[Keypoint data for each person]
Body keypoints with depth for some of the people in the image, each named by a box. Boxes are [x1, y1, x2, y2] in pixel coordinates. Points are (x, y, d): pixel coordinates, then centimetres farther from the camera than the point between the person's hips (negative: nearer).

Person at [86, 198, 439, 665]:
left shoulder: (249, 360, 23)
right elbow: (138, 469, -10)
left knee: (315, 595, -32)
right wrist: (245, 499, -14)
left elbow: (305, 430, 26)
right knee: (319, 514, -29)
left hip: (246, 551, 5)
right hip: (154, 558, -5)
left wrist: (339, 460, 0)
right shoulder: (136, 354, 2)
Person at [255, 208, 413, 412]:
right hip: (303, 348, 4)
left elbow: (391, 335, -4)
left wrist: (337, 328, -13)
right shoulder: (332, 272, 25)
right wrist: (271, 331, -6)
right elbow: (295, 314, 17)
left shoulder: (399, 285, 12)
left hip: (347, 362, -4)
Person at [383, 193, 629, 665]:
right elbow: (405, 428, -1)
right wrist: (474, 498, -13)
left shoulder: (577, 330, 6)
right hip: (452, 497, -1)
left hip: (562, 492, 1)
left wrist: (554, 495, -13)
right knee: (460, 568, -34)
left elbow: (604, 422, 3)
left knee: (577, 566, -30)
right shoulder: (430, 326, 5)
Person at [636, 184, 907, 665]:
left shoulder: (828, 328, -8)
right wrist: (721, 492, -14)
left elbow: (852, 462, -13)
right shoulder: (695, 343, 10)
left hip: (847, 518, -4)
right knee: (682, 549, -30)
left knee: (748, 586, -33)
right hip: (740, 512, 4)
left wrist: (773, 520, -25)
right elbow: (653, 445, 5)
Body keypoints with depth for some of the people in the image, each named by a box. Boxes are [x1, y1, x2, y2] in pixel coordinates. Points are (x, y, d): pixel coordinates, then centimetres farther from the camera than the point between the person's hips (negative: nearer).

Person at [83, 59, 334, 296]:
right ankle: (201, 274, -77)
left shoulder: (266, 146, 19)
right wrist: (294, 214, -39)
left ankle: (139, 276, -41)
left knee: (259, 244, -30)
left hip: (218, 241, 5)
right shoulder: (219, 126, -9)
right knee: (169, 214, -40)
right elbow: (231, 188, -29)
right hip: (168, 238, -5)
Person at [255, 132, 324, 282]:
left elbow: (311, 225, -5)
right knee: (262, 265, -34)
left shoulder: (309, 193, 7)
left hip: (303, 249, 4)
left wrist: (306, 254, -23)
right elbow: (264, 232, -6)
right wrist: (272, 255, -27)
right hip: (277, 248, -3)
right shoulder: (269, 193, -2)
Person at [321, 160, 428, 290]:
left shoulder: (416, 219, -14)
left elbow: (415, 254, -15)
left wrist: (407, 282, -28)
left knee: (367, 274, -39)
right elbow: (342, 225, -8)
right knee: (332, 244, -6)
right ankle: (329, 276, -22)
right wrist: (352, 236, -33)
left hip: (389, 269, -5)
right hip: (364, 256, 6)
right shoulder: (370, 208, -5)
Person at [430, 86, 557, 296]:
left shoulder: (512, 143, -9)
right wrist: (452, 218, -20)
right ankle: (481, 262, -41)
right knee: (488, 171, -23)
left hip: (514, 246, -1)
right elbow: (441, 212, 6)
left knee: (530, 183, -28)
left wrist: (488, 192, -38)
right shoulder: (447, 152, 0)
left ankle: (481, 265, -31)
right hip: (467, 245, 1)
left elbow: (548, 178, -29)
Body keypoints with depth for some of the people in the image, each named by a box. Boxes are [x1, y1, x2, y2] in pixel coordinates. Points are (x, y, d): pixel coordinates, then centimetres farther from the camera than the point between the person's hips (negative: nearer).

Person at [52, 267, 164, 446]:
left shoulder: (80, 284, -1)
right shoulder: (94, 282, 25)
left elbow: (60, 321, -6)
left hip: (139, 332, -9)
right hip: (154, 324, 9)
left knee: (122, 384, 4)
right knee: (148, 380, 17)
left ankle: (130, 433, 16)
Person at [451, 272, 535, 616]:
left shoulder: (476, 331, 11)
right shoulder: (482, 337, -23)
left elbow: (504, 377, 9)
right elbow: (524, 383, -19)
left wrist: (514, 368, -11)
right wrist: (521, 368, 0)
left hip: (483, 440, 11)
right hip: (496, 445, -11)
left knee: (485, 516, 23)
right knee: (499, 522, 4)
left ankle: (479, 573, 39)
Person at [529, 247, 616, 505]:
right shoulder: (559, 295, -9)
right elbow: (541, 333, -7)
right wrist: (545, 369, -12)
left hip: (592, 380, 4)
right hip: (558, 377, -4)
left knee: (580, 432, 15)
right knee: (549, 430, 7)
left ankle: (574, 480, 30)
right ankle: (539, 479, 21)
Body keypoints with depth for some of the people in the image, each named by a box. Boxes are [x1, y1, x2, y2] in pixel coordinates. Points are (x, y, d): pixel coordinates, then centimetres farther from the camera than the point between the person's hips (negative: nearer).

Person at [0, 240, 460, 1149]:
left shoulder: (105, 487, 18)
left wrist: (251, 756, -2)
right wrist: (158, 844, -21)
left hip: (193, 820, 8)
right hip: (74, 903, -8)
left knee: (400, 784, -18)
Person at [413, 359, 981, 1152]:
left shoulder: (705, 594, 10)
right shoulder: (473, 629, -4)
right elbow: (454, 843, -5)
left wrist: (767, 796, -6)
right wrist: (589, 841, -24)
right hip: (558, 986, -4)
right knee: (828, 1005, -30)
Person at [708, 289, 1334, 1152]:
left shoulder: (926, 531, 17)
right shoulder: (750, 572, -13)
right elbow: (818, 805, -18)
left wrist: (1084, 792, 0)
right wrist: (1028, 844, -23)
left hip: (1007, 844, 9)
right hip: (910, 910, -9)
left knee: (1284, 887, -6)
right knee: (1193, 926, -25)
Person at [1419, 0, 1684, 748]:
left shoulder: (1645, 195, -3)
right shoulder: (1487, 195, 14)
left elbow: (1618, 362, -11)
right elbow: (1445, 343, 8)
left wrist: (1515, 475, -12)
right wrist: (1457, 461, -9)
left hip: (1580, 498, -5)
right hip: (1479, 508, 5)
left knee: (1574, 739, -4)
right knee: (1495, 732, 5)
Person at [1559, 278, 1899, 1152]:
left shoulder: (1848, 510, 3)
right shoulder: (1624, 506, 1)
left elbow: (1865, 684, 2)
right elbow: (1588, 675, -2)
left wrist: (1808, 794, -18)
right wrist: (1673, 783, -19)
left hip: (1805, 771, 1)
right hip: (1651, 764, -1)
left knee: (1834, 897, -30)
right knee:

▶ The problem: Could you set out the lines of the items that open with the line containing "right hip: (277, 248, -3)" and close with the line containing "left hip: (389, 269, -5)" as a Markdown table, with a Row column numbering them and a Line column holding each one, skipping blank lines?

▶ Solution for this task:
| Row | Line |
|---|---|
| 1 | right hip: (277, 248, -3) |
| 2 | right shoulder: (269, 193, -2) |
| 3 | Person at [321, 160, 428, 290]: |
| 4 | left shoulder: (416, 219, -14) |
| 5 | left elbow: (415, 254, -15) |
| 6 | left wrist: (407, 282, -28) |
| 7 | left knee: (367, 274, -39) |
| 8 | right elbow: (342, 225, -8) |
| 9 | right knee: (332, 244, -6) |
| 10 | right ankle: (329, 276, -22) |
| 11 | right wrist: (352, 236, -33) |
| 12 | left hip: (389, 269, -5) |